Letting the users find the bugs costs time - you have to talk to the user, replicate the bug report, find the failure, fix it, and then release. Finding that same bug 2 minutes after you wrote it (and before it got released) is massively quicker.

This feels like one of those "write code 16 hours a day to make more progress!" things that experience has taught me just doesn't work in practice. I feel like I'm making a lot of progress, but after about 10 hours most of the code I write is pure shite and needs to be rewritten the next day. I've found that it's actually way faster to quit coding after 8-10 hours rather than spend 2 hours the next day rewriting everything I wrote in the last 6 hours the day before.

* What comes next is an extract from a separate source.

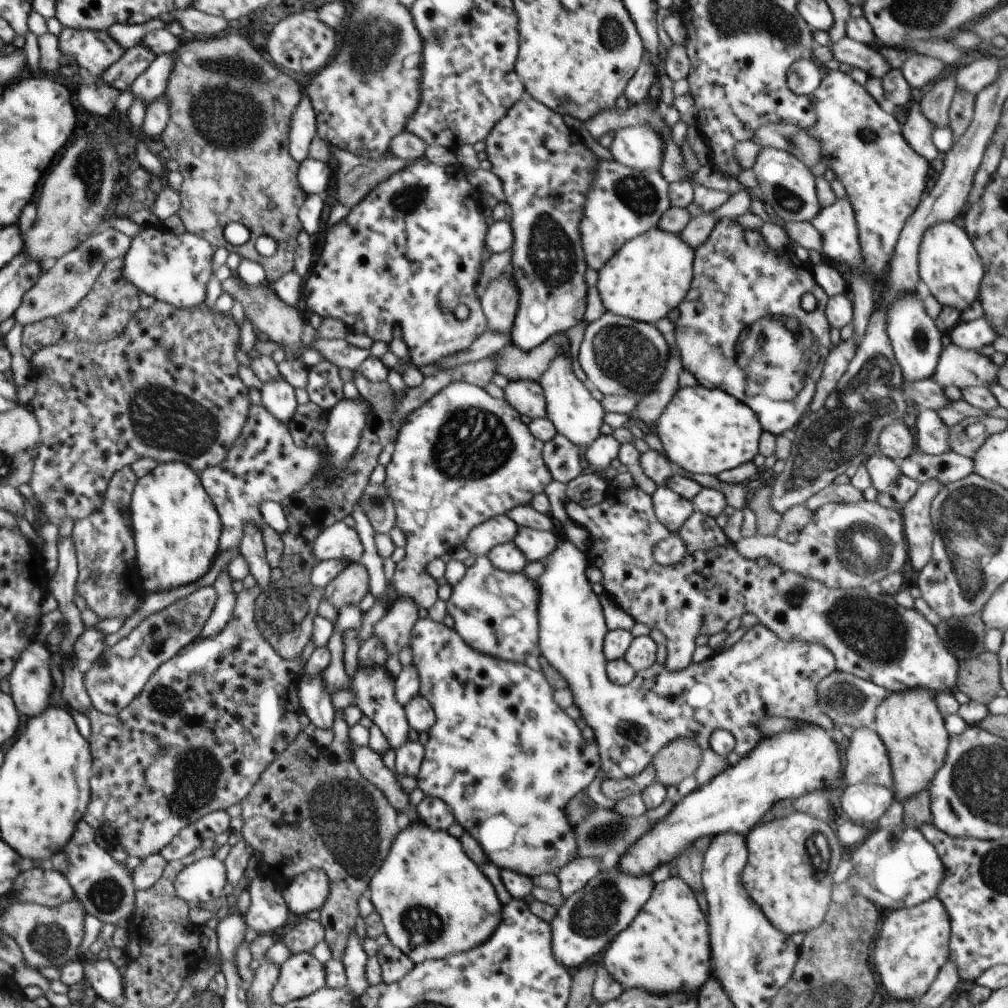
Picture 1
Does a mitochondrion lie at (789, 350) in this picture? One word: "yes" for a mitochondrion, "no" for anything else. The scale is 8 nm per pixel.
yes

> finding that same bug 2 minutes after you wrote it (and before it got released) is massively quicker.

That's not realistic.

Your last paragraph about overwork seems unrelated to TDD dogma.


That's because I was relating my personal experience building MVPs rather than spouting TDD dogma.


Tests cost money up front. Can you pay for those tests? You said you will pay for it in decreased costs once the business is running well.

Ok but how confident are you that your business will work out?

1%? you just increased your project costs 100 fold by doing tests.

50%? you just doubled your project costs by doing tests.

100%? Ok you are saving money, but if you are that confident then why haven't you gotten investors aboard that are convinced that doing it well from the start is a business edge?